Críticas e sugestões
A idéia foi criticada pelo representante do Conselho Regional de Medicina, Salomão Rodrigues Filho. Segundo o médico, essa placa serviria como um incentivo aos praticantes de academia e não como advertência. Adriete Elias adotou então uma nova abordagem, acrescentando a idéia da aplicação de imagens das consequências do uso indevido de anabolizantes, mostrando como o resultado final pode ser desastroso para o ser humano.

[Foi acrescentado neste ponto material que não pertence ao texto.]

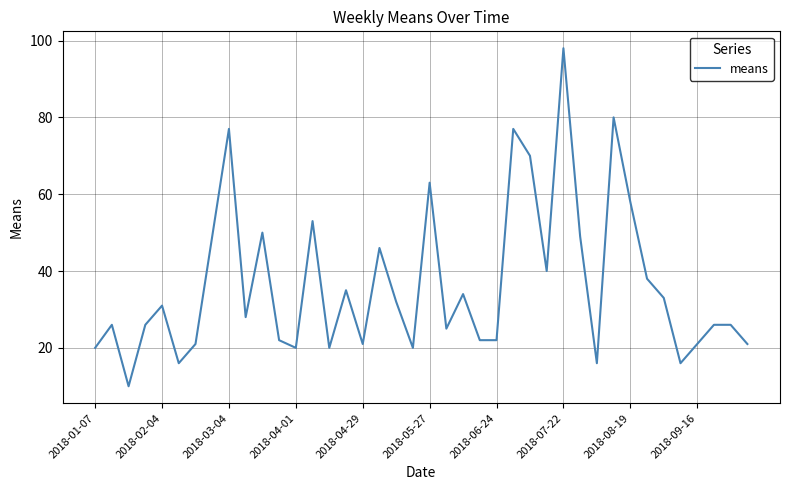

What is the difference between the maximum and minimum values?

88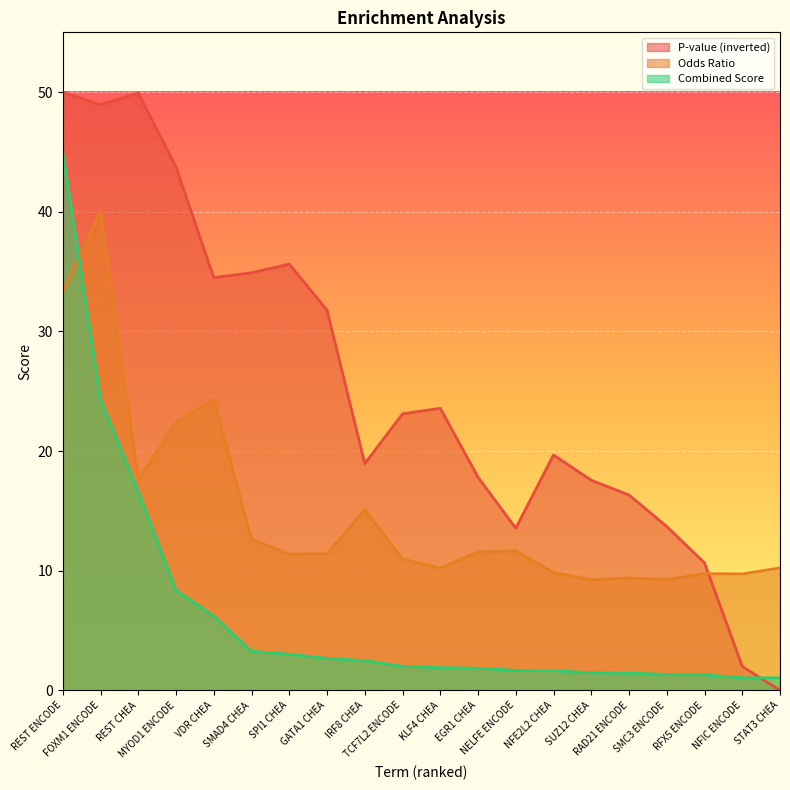

What is the spread (max minus min) of values at MYOD1 ENCODE?

35.4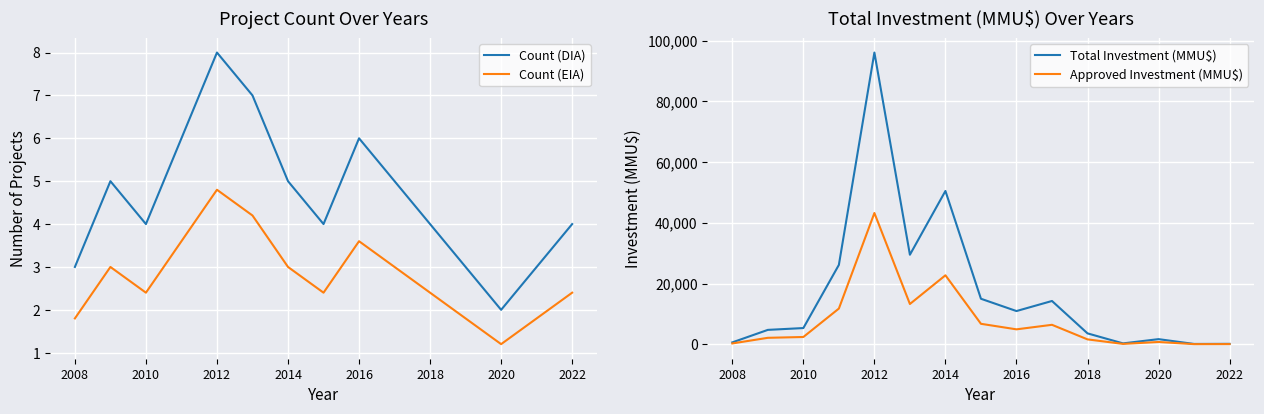

The Count (EIA) series shows 4.8 at 2012. True or false?

True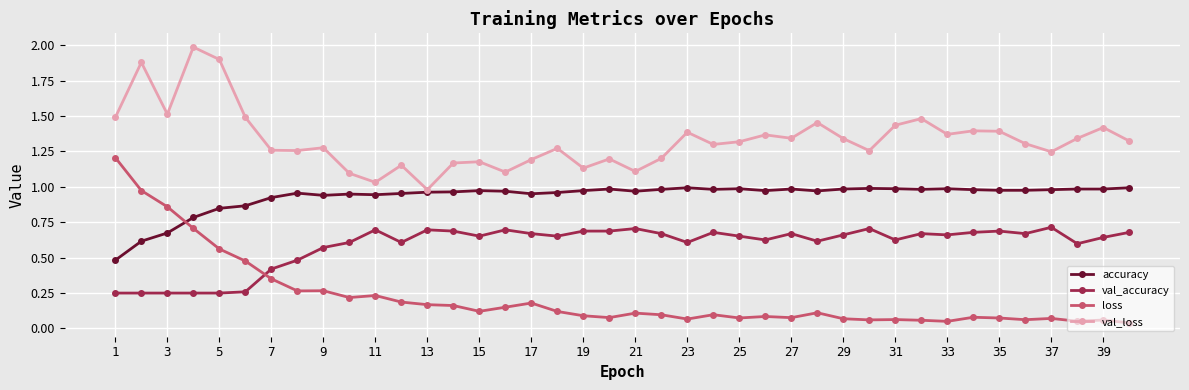

True or false: val_loss has more than 1 interior local peaks.

True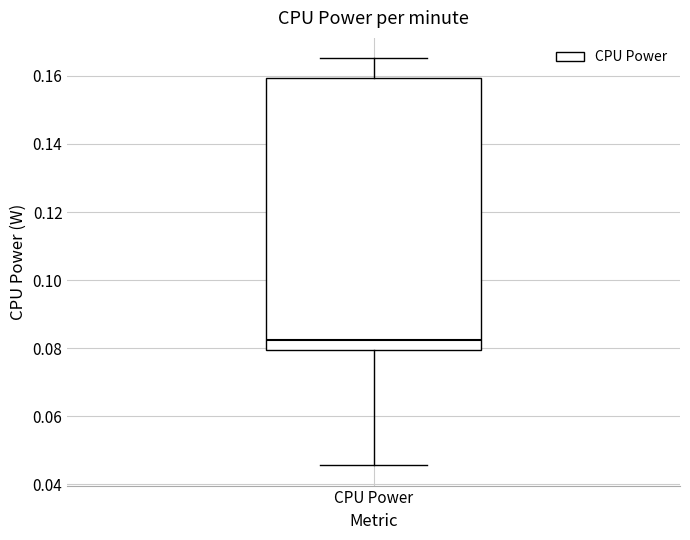

Where is the upper edge of the box for CPU Power on the y-axis? The values are not printed on the chart, so give them approximately, as read against the axis.

0.160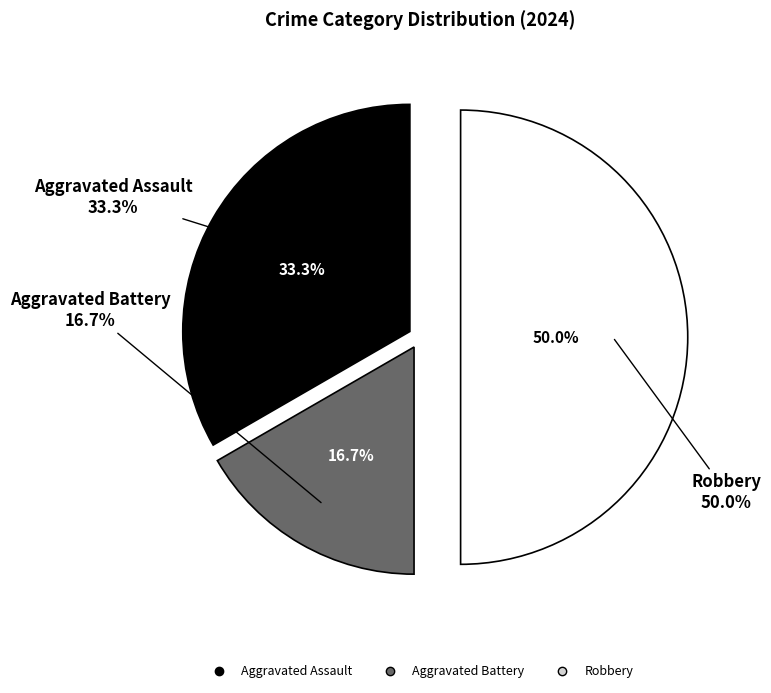

Is it true that Aggravated Assault is 19% of the pie?

False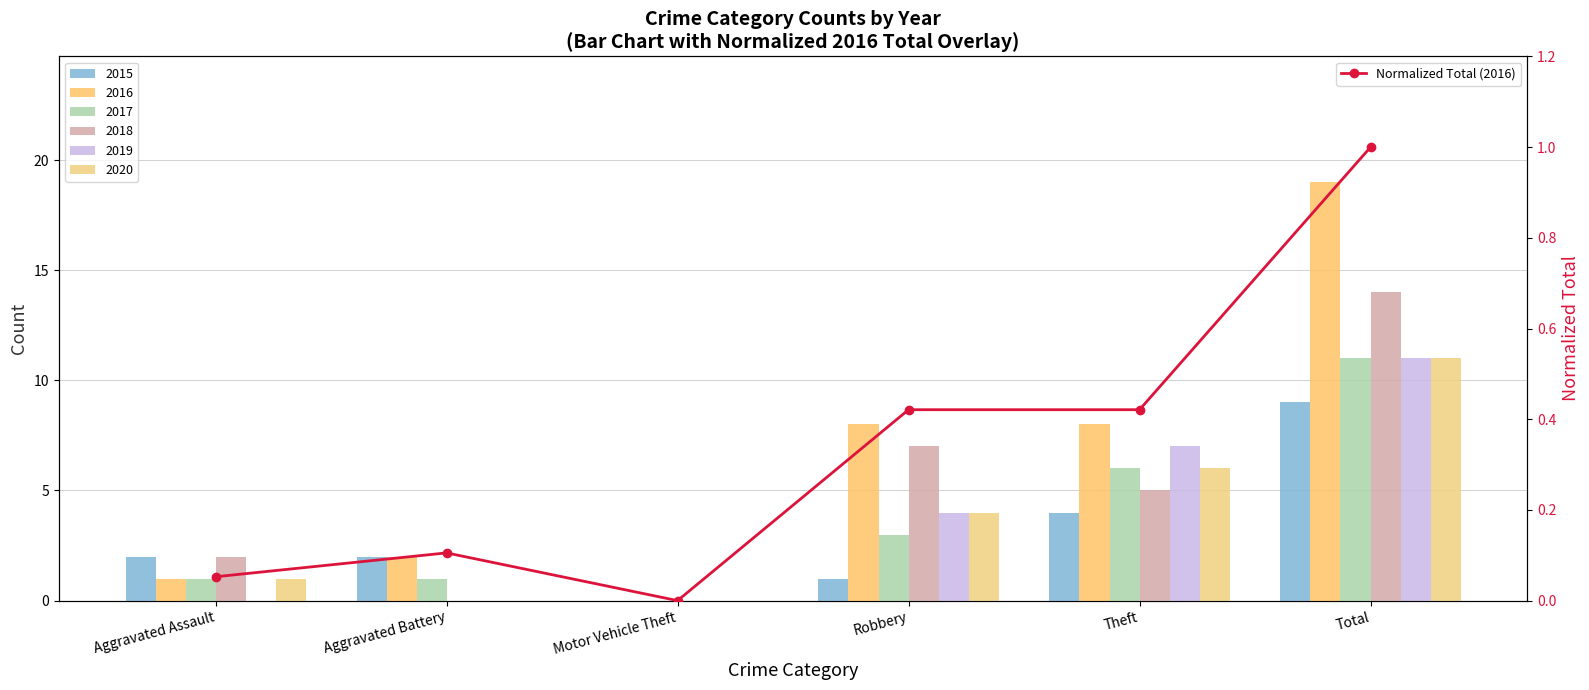

List the labels in order of value, smallest first.

Motor Vehicle Theft, Aggravated Assault, Aggravated Battery, Robbery, Theft, Total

O trabalho da Vigilância Sanitária também foi debatido na reunião, segundo a representante da Agência de Vigilância Sanitária, Tânia Vaz. Segundo ela, o que deve ser feito é aumentar o controle sobre esse tipo de material e tornar a fiscalização do seu uso mais rigorosa. “Esses produtos são medicamentos e por isso são regulamentados" afirma ela.

Já o
representante do Conselho Regional de Educação Física, Rubens Silva, defendeu a exigência de que toda academia deve contar com a atuação de profissional da área. Muitas dessas academias funcionam sem alvará, de forma ilegal e sem respeitar as normas impostas pelo Conselho, o que pode facilitar o uso de anabolizantes nesses estabelecimentos, diz Rubens Silva.

“O Conselho Regional de Educação Física pediu ajuda à Vigilância Sanitária Municipal para ajudar na fiscalização das academias e evitar o funcionamento ilegal desses estabelecimentos”, explicou. 
Todos os presentes concordaram em que o problema da venda ilegal de anabolizantes e seu uso indevido podem ser contidos, o que pode ser melhor fiscalizado através da criação de um disque denúncias.

Disque-denúncia
Junto a isso uma campanha deverá ser realizada para incentivar a população a cooperar com os órgãos responsáveis pelo combate, o que poderá ser facilitado através da implantação de um telefone tipo "disque-denúncia".

A deputada diz que é necessário investir também nas informações sobre os danos físicos causados pelo uso de anabolizantes, entre elas a informação de que o uso dessas substâncias causa impotência sexual. Adriete Elias observa ainjda o fato de que a maioria dos consumidores é de homens e isso pode amplificar o impacto e o resultado da medida.

Ao final a parlamentar avaliou que a reunião foi bastante positiva e afirmou ter traçado uma linha de combate à venda ilegal e ao consumo indevido de anabolizantes.

Estiveram reunidos com a deputada os representantes do Conselho Regional de Educação Física, Rubens dos Santos da Silva; do Conselho Regional de Veterinária, Dr. Paulo Cezar Elian; Conselho Regional de Farmácia, Dra. Luciana Caliu;  Conselho Regional de Medicina, Dr. Salomão Rodrigues; da Associação Nacional de Farmacêuticos Magistrais, Dr. José Borges, além da representante da Superintendência Estadual de Vigilância Sanitária, Drª Tânia Vaz.